— Start Input data —

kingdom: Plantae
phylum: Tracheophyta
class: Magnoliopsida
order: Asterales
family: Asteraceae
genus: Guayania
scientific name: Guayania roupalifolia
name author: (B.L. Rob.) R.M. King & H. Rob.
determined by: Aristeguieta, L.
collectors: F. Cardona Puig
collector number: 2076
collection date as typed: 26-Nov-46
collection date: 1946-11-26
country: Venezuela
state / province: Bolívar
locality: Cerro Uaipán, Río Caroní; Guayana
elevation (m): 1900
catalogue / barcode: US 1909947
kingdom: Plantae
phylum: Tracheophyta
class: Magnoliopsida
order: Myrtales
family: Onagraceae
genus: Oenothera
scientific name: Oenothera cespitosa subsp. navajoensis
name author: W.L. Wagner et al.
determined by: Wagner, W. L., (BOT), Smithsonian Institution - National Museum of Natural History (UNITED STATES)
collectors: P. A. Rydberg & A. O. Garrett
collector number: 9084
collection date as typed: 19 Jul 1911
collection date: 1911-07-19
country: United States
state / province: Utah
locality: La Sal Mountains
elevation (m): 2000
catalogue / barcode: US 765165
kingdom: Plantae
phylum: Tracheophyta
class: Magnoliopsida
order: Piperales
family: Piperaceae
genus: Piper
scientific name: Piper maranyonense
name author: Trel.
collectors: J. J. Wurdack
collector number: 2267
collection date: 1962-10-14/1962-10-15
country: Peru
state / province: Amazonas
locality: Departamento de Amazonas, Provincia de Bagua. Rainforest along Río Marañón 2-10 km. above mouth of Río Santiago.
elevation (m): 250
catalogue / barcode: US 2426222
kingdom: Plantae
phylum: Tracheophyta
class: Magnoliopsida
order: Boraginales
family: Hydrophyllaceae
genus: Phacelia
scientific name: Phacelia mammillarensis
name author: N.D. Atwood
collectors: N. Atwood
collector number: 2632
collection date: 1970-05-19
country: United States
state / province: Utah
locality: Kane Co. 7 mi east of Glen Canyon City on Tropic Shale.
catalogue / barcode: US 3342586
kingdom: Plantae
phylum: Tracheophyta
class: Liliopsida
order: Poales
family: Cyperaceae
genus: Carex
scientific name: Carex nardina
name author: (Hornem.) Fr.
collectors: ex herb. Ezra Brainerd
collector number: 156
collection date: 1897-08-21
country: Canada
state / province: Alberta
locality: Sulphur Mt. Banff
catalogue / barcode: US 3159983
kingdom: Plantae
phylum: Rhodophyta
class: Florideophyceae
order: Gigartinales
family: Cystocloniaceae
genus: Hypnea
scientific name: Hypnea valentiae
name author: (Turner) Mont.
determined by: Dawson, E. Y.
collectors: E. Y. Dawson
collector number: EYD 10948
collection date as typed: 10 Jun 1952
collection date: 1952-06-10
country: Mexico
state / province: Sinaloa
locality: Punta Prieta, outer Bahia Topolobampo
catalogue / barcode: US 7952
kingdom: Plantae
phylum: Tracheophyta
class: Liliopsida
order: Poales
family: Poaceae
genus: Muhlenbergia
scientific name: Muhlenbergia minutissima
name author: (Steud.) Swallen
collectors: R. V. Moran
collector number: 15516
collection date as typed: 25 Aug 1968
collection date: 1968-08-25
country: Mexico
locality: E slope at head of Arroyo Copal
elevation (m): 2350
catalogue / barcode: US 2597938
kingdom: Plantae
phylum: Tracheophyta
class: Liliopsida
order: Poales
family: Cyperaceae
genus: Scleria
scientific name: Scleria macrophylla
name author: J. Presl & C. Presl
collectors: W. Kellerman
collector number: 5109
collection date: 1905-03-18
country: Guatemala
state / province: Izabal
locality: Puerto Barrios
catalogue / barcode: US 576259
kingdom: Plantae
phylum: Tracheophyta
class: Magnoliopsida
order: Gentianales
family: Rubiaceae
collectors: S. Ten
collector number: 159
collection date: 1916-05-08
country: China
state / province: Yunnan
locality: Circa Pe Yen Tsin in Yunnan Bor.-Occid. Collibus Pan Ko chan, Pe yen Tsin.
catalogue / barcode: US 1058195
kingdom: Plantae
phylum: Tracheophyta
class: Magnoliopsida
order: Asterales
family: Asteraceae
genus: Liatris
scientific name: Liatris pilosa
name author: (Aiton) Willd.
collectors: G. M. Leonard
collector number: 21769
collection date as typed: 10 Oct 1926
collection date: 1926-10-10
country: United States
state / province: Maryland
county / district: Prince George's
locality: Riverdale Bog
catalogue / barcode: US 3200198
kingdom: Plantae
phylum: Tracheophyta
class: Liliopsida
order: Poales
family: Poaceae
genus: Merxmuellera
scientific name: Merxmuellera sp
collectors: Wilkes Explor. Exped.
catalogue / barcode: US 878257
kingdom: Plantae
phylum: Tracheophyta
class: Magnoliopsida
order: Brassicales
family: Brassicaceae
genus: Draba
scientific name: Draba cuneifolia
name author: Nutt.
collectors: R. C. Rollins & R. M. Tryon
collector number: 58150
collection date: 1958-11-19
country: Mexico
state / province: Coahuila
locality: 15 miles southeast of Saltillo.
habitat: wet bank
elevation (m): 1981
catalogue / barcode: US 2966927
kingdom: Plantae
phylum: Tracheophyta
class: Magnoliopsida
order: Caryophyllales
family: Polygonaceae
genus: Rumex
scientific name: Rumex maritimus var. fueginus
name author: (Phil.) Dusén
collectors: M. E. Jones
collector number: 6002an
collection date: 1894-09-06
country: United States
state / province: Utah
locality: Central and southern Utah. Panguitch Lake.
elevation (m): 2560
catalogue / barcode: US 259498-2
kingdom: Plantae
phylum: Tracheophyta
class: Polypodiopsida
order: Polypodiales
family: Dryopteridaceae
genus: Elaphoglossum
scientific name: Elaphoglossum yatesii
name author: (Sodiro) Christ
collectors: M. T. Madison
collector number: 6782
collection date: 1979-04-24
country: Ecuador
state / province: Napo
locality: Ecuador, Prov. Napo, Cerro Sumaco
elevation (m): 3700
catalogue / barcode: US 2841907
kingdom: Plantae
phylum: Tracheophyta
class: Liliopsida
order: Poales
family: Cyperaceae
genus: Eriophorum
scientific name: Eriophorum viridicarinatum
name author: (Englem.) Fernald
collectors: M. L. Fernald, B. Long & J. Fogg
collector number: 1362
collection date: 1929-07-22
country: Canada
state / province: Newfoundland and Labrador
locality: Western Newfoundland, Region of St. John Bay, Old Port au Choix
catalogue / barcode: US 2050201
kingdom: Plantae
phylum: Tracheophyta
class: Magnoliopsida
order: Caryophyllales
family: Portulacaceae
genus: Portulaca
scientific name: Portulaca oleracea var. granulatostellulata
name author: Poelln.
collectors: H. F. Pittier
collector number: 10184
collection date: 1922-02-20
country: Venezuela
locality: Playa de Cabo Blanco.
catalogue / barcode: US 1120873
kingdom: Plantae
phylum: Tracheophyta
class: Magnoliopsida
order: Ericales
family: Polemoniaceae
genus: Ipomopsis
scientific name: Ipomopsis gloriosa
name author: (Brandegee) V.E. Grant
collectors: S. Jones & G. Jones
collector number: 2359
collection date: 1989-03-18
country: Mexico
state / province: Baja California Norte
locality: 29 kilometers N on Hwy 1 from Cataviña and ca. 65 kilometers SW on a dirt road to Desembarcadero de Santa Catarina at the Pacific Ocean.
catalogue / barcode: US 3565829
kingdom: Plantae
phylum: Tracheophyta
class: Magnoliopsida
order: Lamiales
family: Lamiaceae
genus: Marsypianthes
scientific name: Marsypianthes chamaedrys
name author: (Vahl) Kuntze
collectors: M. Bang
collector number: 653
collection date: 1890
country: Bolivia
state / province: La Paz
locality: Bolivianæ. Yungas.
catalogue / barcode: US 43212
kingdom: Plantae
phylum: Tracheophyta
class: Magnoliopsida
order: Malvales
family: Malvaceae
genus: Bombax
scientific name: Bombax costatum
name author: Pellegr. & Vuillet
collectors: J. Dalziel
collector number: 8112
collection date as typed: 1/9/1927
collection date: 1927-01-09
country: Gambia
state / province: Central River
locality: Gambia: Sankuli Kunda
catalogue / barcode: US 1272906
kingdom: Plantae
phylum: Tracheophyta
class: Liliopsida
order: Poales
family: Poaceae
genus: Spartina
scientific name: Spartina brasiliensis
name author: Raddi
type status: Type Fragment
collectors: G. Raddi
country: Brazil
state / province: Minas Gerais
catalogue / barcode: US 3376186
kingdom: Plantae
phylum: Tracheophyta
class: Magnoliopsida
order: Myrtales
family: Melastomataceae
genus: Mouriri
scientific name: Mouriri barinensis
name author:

— End Input data —

Retype the entries exactly, everything from the line containing "state / province: Sinaloa" down to the line containing "collector number: 15516", both of those lines included.

Reply:
state / province: Sinaloa
locality: Punta Prieta, outer Bahia Topolobampo
catalogue / barcode: US 7952
kingdom: Plantae
phylum: Tracheophyta
class: Liliopsida
order: Poales
family: Poaceae
genus: Muhlenbergia
scientific name: Muhlenbergia minutissima
name author: (Steud.) Swallen
collectors: R. V. Moran
collector number: 15516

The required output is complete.